Parenting Tips: How Parents Can Help Their Children Adjust To A New School

Changing schools can be hard for children. A period of adjustment should be expected out of youngsters when they had to leave their comfort zones and their friends behind to start forming new bonds in a different school.

Parents have a huge hand in helping their children adjust and cope with a new school. One of the tips moms and dads can do to ease their kids' transition is to visit the school with the child before they officially start studying there, according to The Huffington Post.

Letting children check out their new school will help them get familiarized with their new environment. Parents should move into their new residence weeks before school starts so the child or teenager can have a chance to be familiar with their new neighborhood and meet other kids in the process.

Parents can organize a neighborhood get-together after moving to a new place. This way, both parents and their children would get the chance to meet new people and establish connections with their neighbors, About.com advised.

It's important for parents to remind their children that schools contain diverse groups of students and he/she will undoubtedly find his/her niche eventually, though it seems unlikely now. Being the new kid in a school also puts them on the radar of other children who are interested and want to be friends with them. This means that your child won't be the one stepping forward to meet new friends; the kids in the school would do it for them.

A new environment would provide children with an opportunity to reinvent themselves. They can join school organizations that they have shied away from in their previous school, or they can be more or less candid with their peers than before. Encouraging kids to be involved in sleepovers, playdates, and school clubs and activities would help ease children's transition to a new school as well.

Despite the advantages of a new school, there will come a point when it would take a toll on a child's mind.

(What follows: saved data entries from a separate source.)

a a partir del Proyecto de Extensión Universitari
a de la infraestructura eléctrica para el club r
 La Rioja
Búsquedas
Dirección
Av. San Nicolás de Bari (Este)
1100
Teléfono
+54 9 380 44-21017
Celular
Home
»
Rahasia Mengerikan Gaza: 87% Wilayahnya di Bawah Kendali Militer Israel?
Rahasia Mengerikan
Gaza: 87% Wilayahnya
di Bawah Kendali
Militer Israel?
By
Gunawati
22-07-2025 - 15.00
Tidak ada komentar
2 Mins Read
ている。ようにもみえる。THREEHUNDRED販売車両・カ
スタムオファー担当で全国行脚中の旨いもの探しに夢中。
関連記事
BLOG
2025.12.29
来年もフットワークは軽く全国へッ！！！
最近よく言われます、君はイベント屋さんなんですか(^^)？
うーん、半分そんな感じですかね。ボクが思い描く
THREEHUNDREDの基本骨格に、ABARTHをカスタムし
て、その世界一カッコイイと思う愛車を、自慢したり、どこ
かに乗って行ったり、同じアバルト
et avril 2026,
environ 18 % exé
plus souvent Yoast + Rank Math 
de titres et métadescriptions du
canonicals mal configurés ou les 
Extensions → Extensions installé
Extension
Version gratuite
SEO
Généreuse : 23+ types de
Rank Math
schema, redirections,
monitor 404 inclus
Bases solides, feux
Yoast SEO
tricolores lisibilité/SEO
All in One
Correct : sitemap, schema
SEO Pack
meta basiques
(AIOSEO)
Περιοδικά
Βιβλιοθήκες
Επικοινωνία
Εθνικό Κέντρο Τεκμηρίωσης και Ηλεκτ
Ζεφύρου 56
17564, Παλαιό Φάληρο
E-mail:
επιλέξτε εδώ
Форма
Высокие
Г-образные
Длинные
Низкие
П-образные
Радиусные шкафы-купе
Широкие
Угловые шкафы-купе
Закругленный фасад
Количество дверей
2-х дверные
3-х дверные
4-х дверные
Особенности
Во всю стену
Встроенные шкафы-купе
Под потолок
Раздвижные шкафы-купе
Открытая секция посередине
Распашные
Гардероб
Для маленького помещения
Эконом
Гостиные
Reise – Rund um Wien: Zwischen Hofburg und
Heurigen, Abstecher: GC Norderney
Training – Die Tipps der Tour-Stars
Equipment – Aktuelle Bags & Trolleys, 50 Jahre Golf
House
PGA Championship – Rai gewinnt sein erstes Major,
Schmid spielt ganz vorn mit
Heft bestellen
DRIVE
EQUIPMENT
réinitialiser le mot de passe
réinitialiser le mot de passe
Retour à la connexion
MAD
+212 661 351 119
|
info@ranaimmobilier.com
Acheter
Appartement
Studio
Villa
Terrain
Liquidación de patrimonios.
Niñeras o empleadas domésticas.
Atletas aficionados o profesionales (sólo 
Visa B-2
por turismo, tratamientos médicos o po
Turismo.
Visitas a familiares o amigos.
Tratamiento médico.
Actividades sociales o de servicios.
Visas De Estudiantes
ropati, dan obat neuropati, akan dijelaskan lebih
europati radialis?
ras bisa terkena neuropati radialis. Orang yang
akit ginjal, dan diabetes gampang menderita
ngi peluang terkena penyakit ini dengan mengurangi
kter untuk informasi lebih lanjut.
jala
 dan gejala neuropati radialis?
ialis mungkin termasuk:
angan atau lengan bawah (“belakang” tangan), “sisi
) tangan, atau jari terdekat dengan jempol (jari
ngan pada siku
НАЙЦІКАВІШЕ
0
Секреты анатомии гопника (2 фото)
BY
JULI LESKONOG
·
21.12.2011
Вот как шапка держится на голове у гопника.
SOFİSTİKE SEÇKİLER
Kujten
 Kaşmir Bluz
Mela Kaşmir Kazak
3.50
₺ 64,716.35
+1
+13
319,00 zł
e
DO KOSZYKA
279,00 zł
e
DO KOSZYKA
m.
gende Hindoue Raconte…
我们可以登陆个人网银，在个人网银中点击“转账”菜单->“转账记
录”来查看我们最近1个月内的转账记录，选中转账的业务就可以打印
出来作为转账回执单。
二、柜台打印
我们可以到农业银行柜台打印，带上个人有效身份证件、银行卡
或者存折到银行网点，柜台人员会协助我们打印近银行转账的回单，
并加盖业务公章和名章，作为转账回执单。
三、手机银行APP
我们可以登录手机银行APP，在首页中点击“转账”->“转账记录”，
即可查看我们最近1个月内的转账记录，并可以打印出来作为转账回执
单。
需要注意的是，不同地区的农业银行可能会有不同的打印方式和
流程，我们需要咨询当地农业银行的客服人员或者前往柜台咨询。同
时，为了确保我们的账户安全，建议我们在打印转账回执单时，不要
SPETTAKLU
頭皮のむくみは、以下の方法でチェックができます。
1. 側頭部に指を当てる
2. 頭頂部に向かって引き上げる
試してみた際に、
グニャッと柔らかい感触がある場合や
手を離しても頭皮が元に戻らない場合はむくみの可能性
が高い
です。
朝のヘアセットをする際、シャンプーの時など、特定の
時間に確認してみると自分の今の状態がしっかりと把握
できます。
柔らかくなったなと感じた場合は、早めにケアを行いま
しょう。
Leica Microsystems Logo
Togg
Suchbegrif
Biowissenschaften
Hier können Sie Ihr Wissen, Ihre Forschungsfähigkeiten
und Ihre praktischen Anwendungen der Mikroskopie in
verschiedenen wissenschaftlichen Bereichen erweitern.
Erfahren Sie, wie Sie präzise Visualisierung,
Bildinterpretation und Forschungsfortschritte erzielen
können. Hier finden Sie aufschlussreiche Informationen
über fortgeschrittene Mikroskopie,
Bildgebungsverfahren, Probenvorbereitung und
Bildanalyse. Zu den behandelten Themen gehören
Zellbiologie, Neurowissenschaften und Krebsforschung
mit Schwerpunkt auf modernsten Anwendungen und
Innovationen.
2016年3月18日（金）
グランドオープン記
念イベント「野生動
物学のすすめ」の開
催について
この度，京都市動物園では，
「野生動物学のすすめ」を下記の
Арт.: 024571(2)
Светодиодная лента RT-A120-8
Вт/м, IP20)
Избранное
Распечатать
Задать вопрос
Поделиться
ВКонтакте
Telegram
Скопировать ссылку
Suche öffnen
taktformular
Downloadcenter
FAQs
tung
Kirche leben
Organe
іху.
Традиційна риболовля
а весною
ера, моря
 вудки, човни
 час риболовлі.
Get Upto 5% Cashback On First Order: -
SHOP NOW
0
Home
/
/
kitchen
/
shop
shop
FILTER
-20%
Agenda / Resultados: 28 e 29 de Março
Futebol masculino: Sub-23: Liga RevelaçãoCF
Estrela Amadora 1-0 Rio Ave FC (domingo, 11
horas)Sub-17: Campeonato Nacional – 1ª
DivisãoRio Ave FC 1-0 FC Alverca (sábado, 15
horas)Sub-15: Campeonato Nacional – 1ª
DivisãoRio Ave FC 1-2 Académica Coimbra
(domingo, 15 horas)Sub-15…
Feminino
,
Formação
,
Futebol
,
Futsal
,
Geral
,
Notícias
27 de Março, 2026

When this happens, parents should try their best to be good sounding boards and to subdue their kid's irrational worries and anxiety and focus on the legitimate ones.

Parents should listen and offer advice and reassurances when children air out their realistic fears. Remember that settling in a new place takes time, and the only thing parents can do for their kids during this challenging period is to support them and wait until they get comfortable with their new environment.